Closed jorisbalc closed 8 months ago

jorisbalc commented 8 months ago

Greetings,

I'm trying to demux a pod5 with skipped reads. I merged the pod5 and basecalled it using dorado and demux'd it the bam into fastq files. I convert the merged pod5 with blue-crab into a blow5:

blue-crab p2s can_pod5_merge.pod5 -o can_pod5_merge.blow5

I extract the read ids from the barcode02.fastq:

awk 'NR % 4 == 1 {sub("^@", "", $0); print}' barcode02.fastq > read_ids.list

Afterwards, I try to extract from the blow5 and get the following:

$ slow5tools get can_pod5_merge.blow5 --list read_ids.list -o barcode02.blow5
[slow5_idx_init::INFO] Index file not found. Creating an index at 'can_pod5_merge.blow5.idx'.
[slow5_idx_get::ERROR] Read ID '41b3832b-a976-4421-96ab-f425dd8ae044' was not found. At src/slow5_idx.c:522
[slow5_get::ERROR] Exiting on error. At src/slow5.c:2524

It manages to extract some reads, but stops at this particular read, wondering what could be the cause of a read getting lost. Any help is appreciated!

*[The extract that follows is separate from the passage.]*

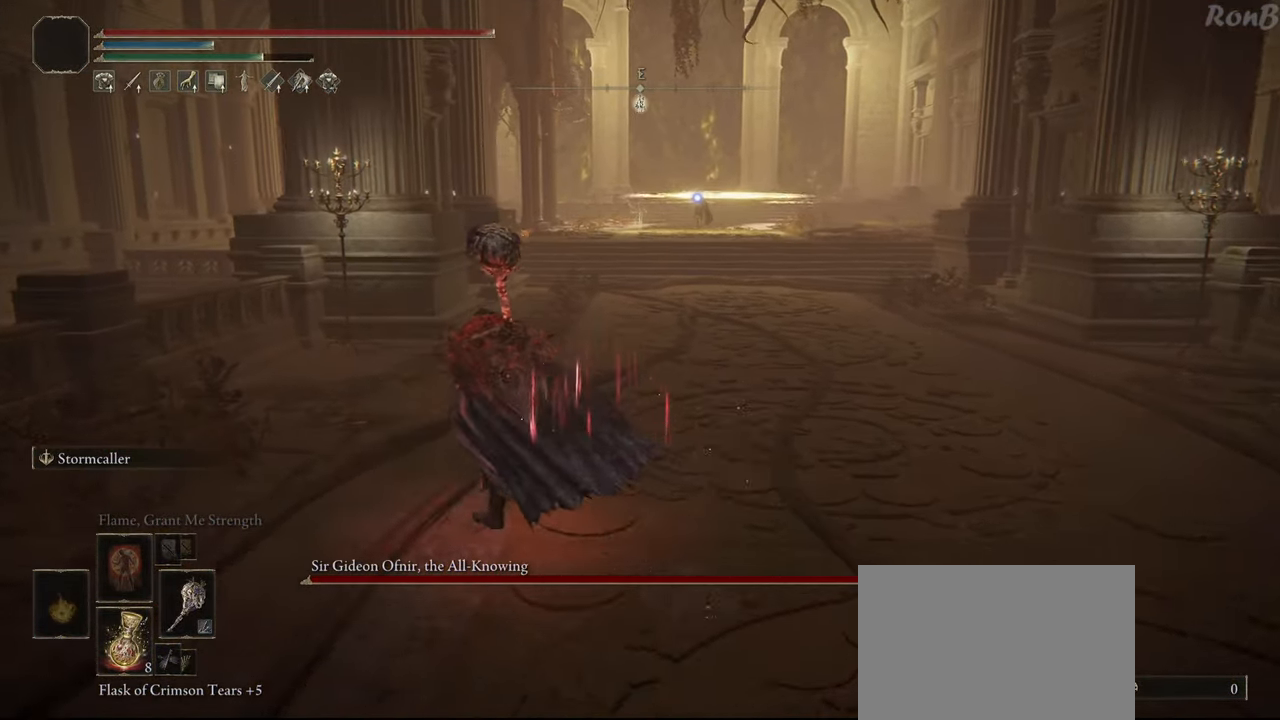
{"buttons": ["R1"], "left_stick": "up-left", "right_stick": "center", "events": []}
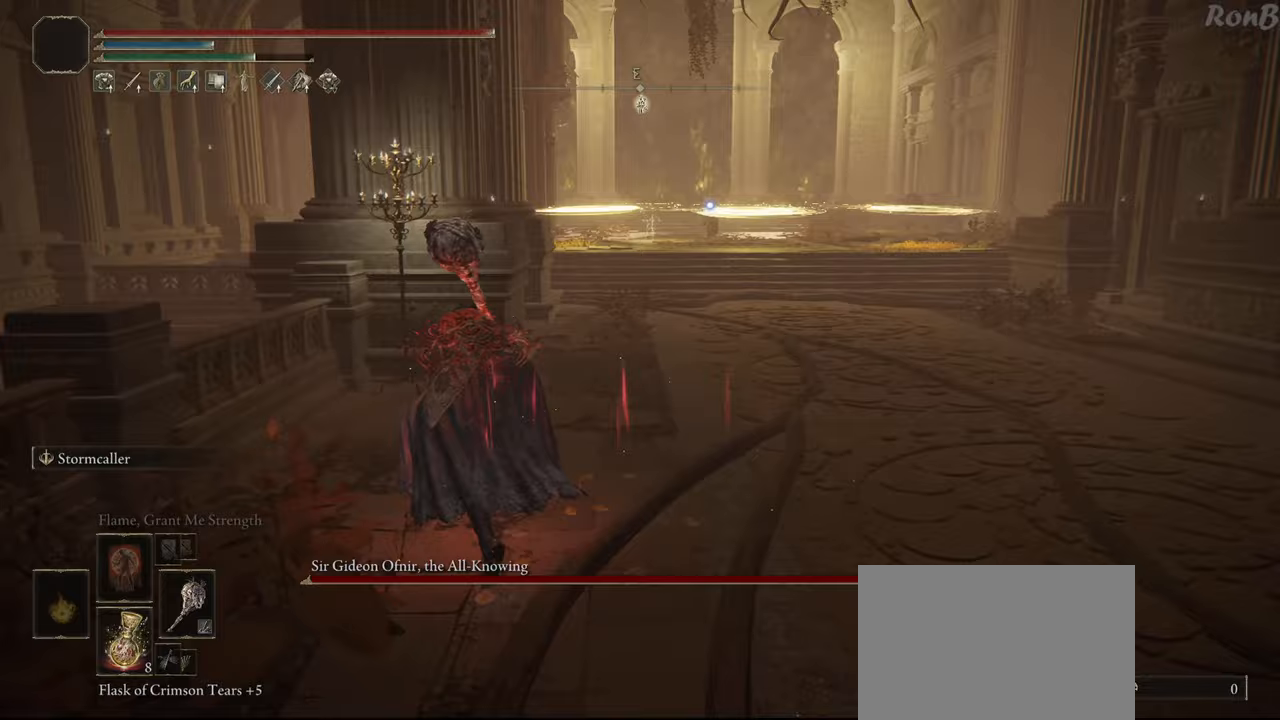
{"buttons": [], "left_stick": "up", "right_stick": "center", "events": [[133, "R1", "up"], [483, "left_stick", "up"]]}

EDIT: it seems that every 4096 read batch, it extracts less and less reads, is there any way to avoid this? Why are the reads missing?

hasindu2008 commented 8 months ago

Hi there, Can you please mention which version of Dorado you used and the parameters? I am wondering if this is due to read splitting. To investigate and identify where the problem is, can I suggest you do the following and tell me the stats.

Could you grab the list of read IDs in the can_pod5_merge.blow5 by using:

slow5tools skim --rid can_pod5_merge.blow5 > blow5.rid.list

Check the count:

wc -l blow5.rid.list

Then get the list of readIDs from the Dorado BAM file as:

samtools view dorado.bam | cut -f1 > bam.rid.list
wc -l  bam.rid.list

Can you tell me the counts you get?

Then we can do the following

grep -F -f bam.rid.list blow5.rid.list > both_in_bam_and_blow5.list
grep -v -F -f bam.rid.list blow5.rid.list > in_blow5_not_in_bam.list
grep -v -F -f blow5.rid.list bam.rid.list > in_bam_not_inblow5.list

Get the read counts using wc -l for the above lists.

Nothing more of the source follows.